Watson did not know how long he was going to be able to continue. There were already cracks in his carefully acquired facade, enough that some of his regular patients noticed and commented that he appeared unwell. He was quick to reassure them, always with stories about long nights or embellished tales of Holmes’ adventures or to pass off his utter exhaustion as simple restlessness. He did not know if they ever believed him; but they pretended and he pretended, and they continued to seek him out.
It was not healthy nor right, he knew, but he had come to terms with his own sinful predilections long ago. Before the war, before Murray and the poor rent boys in India and and his dalliances with other dapper young soldiers, he had not thought himself a deviant. When he and Percy Phelps grew close it was no strange thing for school boys to relieve some of the tension with each other, in stolen moments in their studies, behind closed classroom doors, late at night on the grounds, but he never lost the taste for it. When the other boys began to talk about the pretty maids they were courting and passed around battered photographs of pale, soft girls without their clothing or engaged in many and varied acts, Watson did not understand the appeal. He knew that he should, knew that he would some day take a wife and have a family, but there was something garish about the images, something wrong in the way the other boys talked.
Later he would realize with the sort of gut wrenching clarity, that he was not like the other boys. That women, despite their obvious charms and aesthetic beauty, did nothing to stir him, did nothing to inspire passion the way the older boys at school did, or later the way the young soldiers in his regiment did. It was a torment when he finally realized how he was different.

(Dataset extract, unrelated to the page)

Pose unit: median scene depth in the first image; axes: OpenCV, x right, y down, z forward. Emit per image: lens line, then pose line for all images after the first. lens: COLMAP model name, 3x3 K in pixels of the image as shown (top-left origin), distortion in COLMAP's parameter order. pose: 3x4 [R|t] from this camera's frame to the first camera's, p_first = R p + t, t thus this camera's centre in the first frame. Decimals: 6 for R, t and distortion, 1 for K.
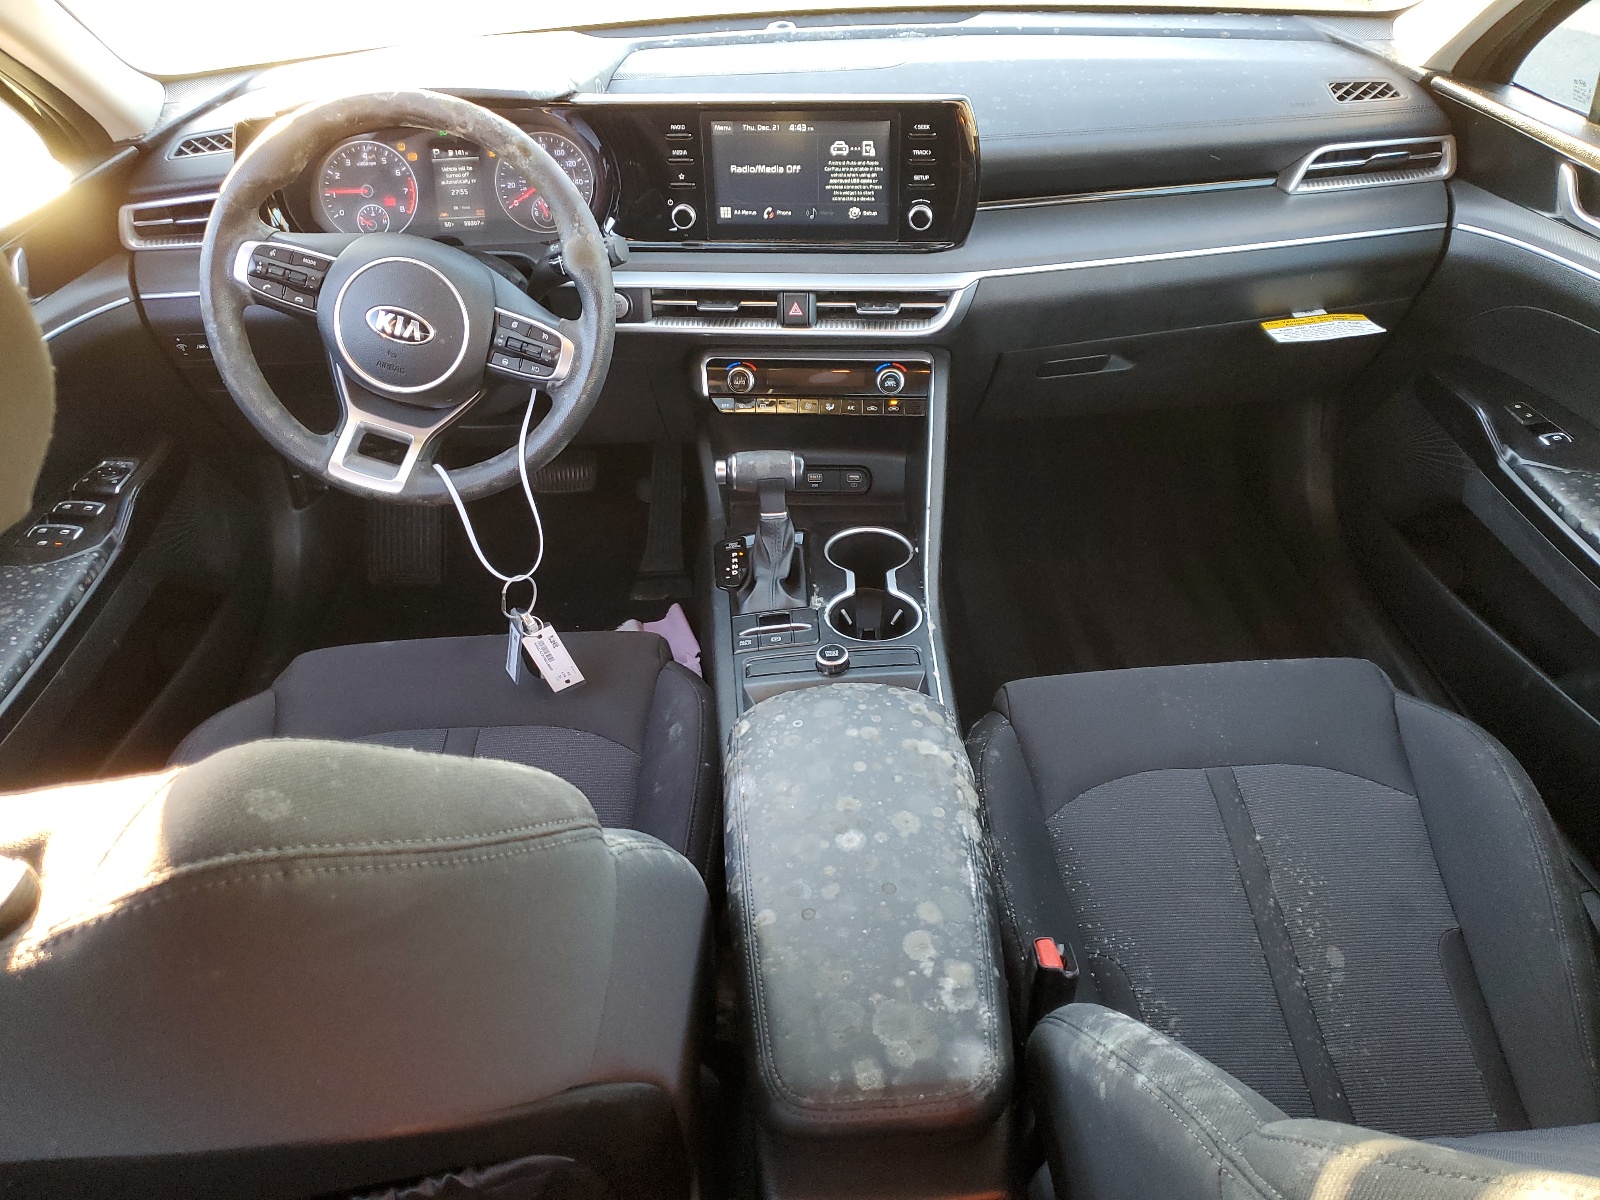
lens RADIAL K [[1202.5, 0, 798.0], [0, 1202.5, 602.7], [0, 0, 1]] dist [0.008547, 0.000295]
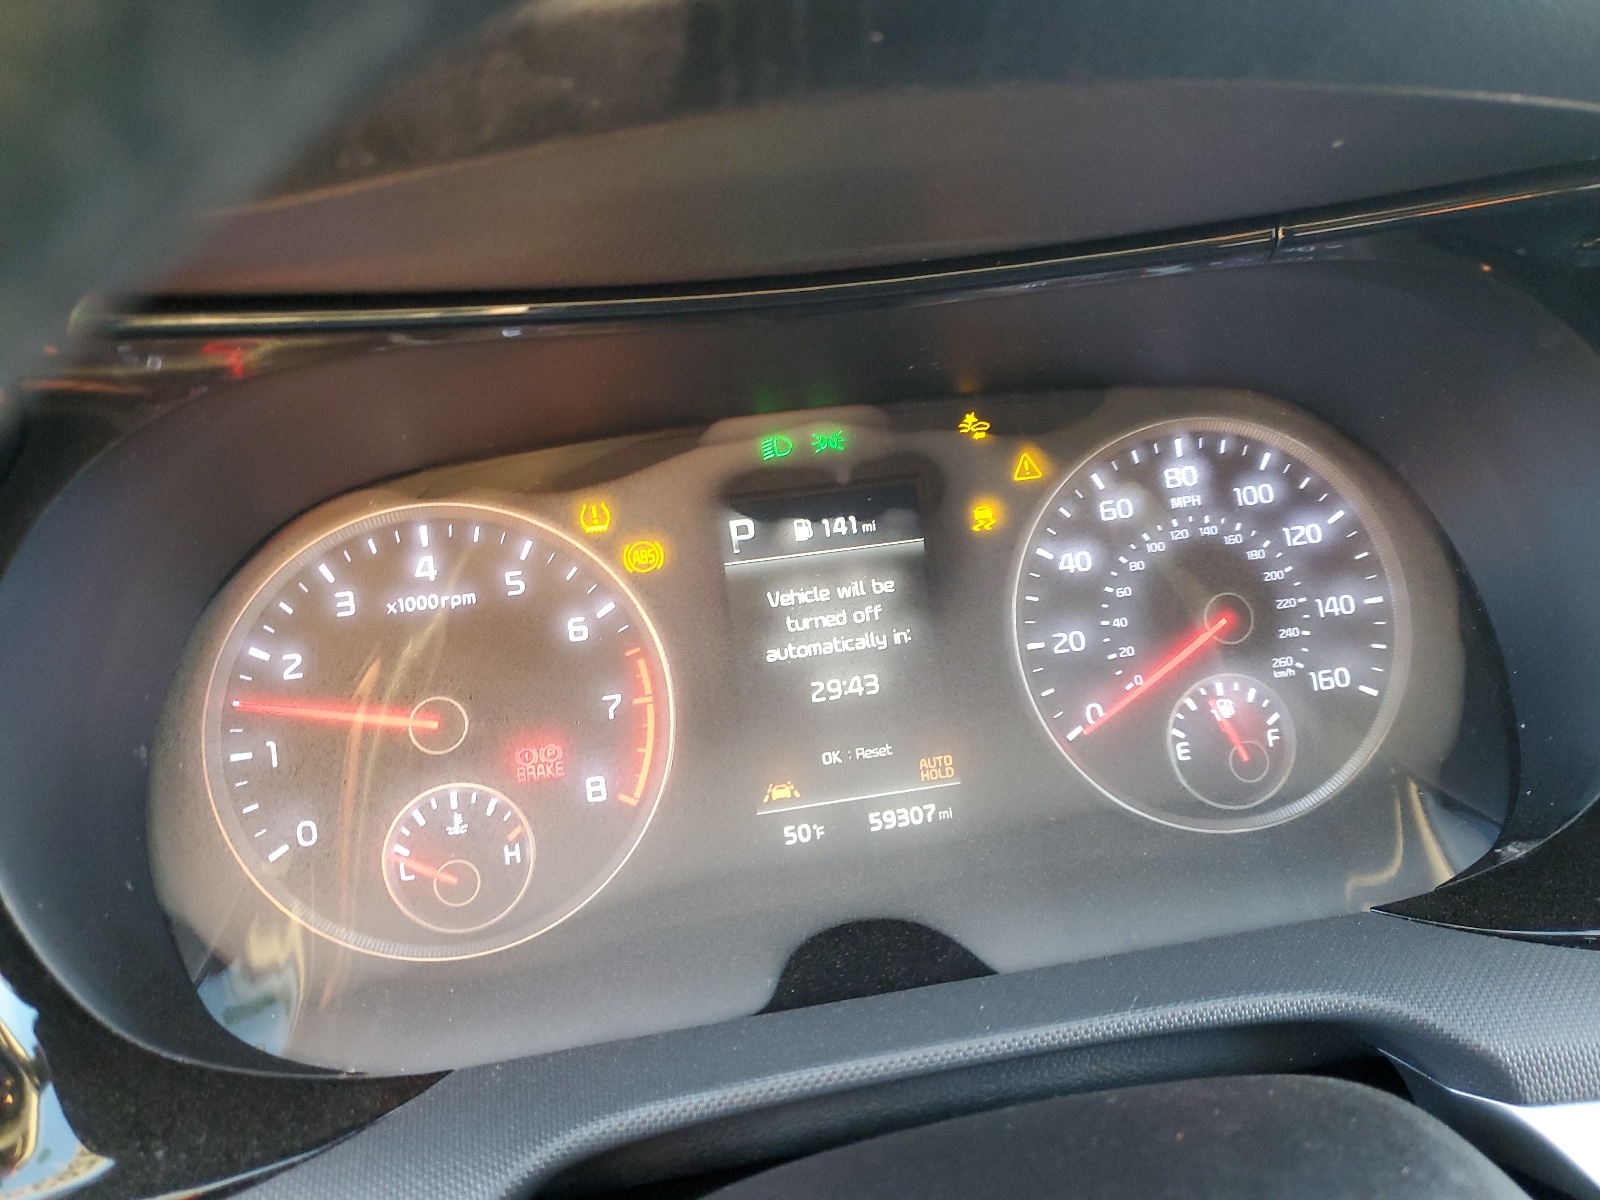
lens RADIAL K [[1202.5, 0, 802.7], [0, 1202.5, 601.3], [0, 0, 1]] dist [0.008547, 0.000295]
pose [[0.994781, -0.077727, 0.066101, -0.304293], [0.095865, 0.933822, -0.344655, -0.281564], [-0.034937, 0.349193, 0.936399, 0.790153]]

He had come to accept it, after the war took so much from him it seemed wrong to force himself into the life of a normal Englishman, someone who took a young wife and fathered children and had a medical practice. He could not offer enough, could not be enough, to have that life.
Instead he came home and lost his pension gambling and found digs with a madman he was desperately -achingly- in love with, someone who took his elbow and pulled him into alleyways after criminals, someone who played the violin at all hours, someone who poisoned himself with morphine and cocaine and far more shag than a normal man could smoke. But Watson could not help it.

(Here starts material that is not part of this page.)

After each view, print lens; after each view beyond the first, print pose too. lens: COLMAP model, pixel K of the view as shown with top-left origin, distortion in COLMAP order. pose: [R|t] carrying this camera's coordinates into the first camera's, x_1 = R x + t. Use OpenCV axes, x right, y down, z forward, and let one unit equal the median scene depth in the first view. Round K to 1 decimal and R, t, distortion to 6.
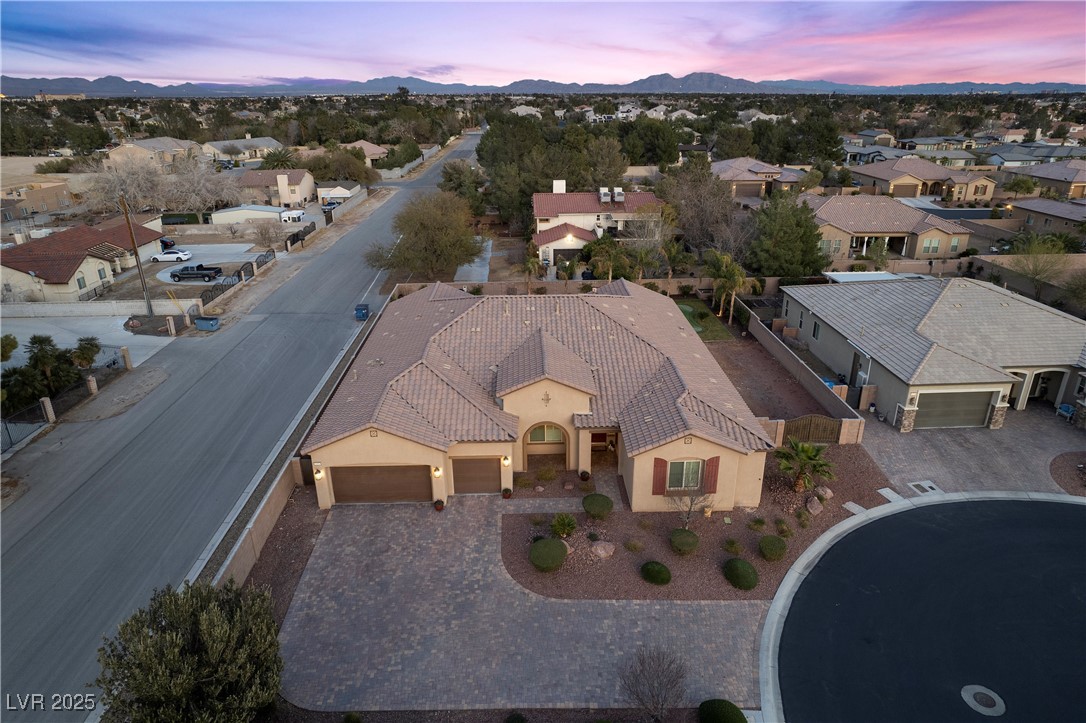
lens RADIAL K [[693.3, 0, 549.3], [0, 693.3, 375.0], [0, 0, 1]] dist [-0.085299, 0.084911]
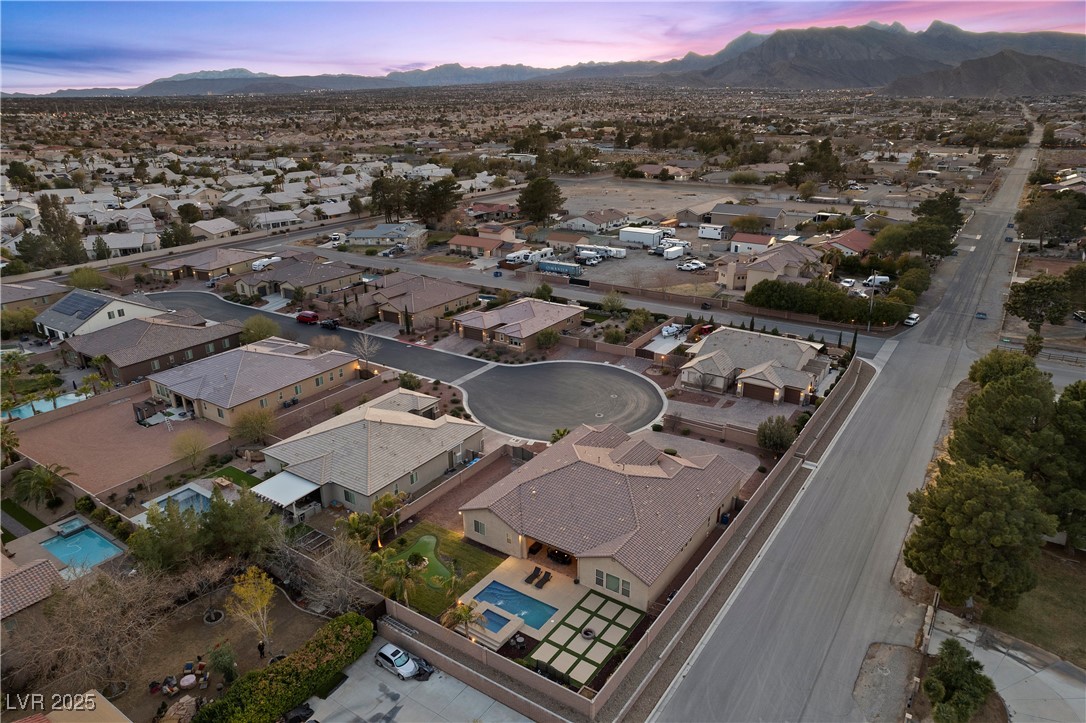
lens RADIAL K [[693.3, 0, 549.3], [0, 693.3, 375.0], [0, 0, 1]] dist [-0.085299, 0.084911]
pose [[-0.803178, -0.209325, 0.557753, -0.524918], [0.238590, 0.744848, 0.623118, -0.881446], [-0.545875, 0.633549, -0.548303, 1.198489]]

So he waited. He paced, while Gladstone looked over at him with a forlorn expression from the tiger rug, and watched his tea grow cold and stared at the locked bedroom door. He told himself that this time when Holmes opened the door he would confront him, confound the man, and shake him until he saw reason. He would not, of course, but this is what he told himself.
One day, he thought, telling himself would be enough.